Common spatial pattern (CSP)-based spatial filtering has been most popularly applied to electroencephalogram (EEG) feature extraction for motor imagery (MI) classification in brain-computer interface (BCI) application. The effectiveness of CSP is highly affected by the frequency band and time window of EEG segments. Although numerous algorithms have been designed to optimize the spectral bands of CSP, most of them selected the time window in a heuristic way. This is likely to result in a suboptimal feature extraction since the time period when the brain responses to the mental tasks occurs may not be accurately detected.
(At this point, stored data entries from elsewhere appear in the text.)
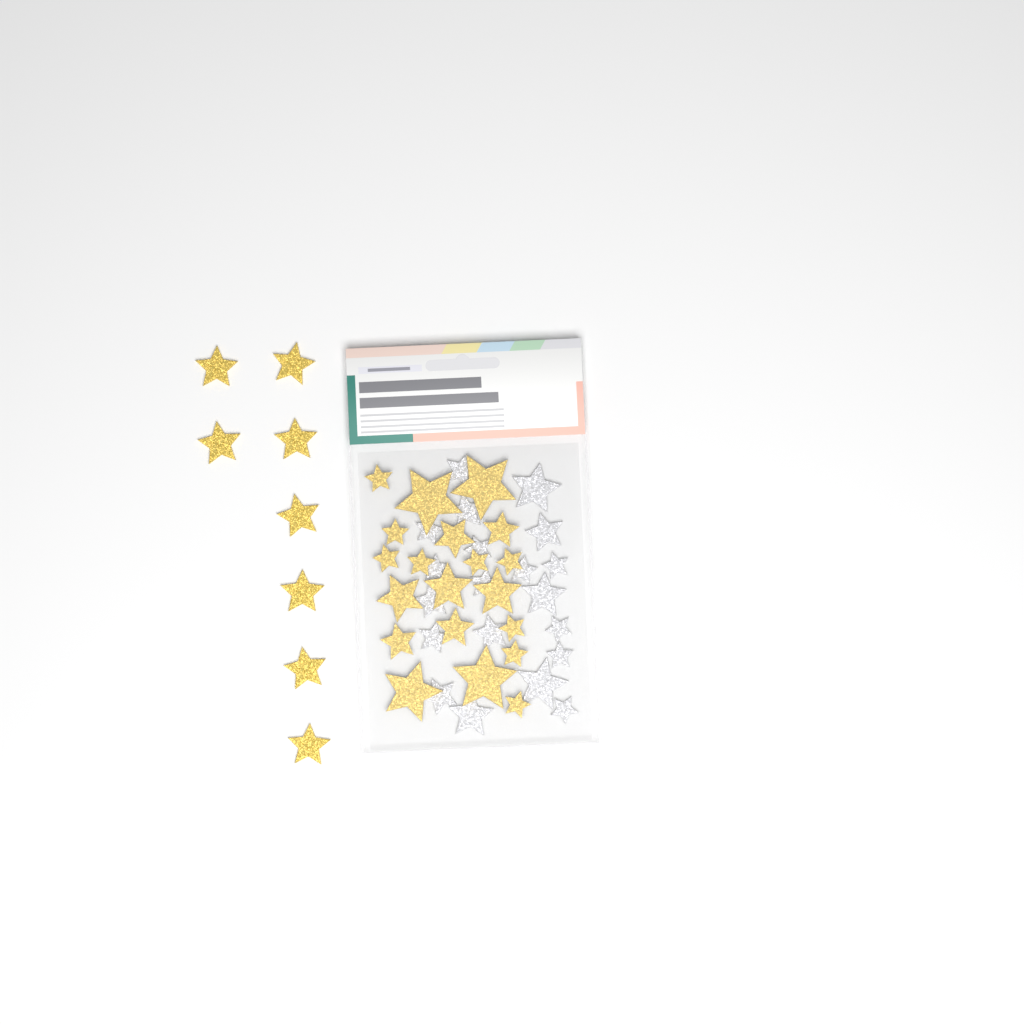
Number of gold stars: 28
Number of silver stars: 20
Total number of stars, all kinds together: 48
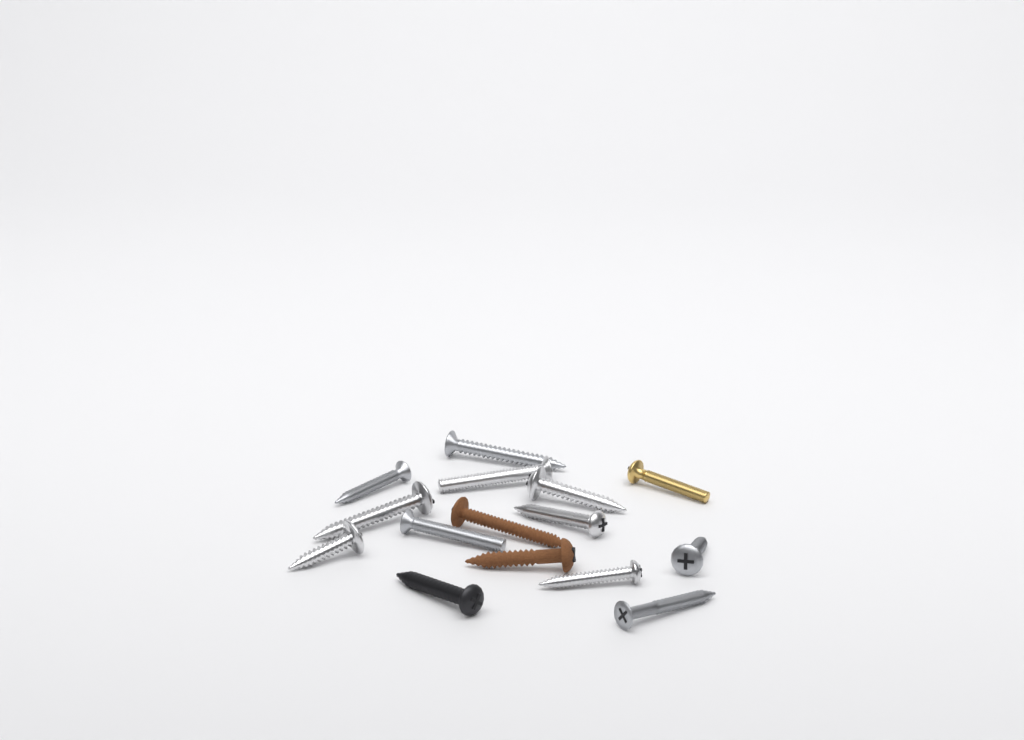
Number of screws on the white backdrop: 15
In this paper, we propose a novel algorithm, namely temporally constrained sparse group spatial pattern (TSGSP), for the simultaneous optimization of filter bands and time window within CSP to further boost classification accuracy of MI EEG. Specifically, spectrum-specific signals are first derived by bandpass filtering from raw EEG data at a set of overlapping filter bands. Each of the spectrum-specific signals is further segmented into multiple subseries using sliding window approach. We then devise a joint sparse optimization of filter bands and time windows with temporal smoothness constraint to extract robust CSP features under a multitask learning framework. A linear support vector machine classifier is trained on the optimized EEG features to accurately identify the MI tasks. An experimental study is implemented on three public EEG datasets (BCI Competition III dataset IIIa, BCI Competition IV datasets IIa, and BCI Competition IV dataset IIb) to validate the effectiveness of TSGSP in comparison to several other competing methods. Superior classification performance (averaged accuracies are 88.5%, 83.3%, and 84.3% for the three datasets, respectively) based on the experimental results confirms that the proposed algorithm is a promising candidate for performance improvement of MI-based BCIs.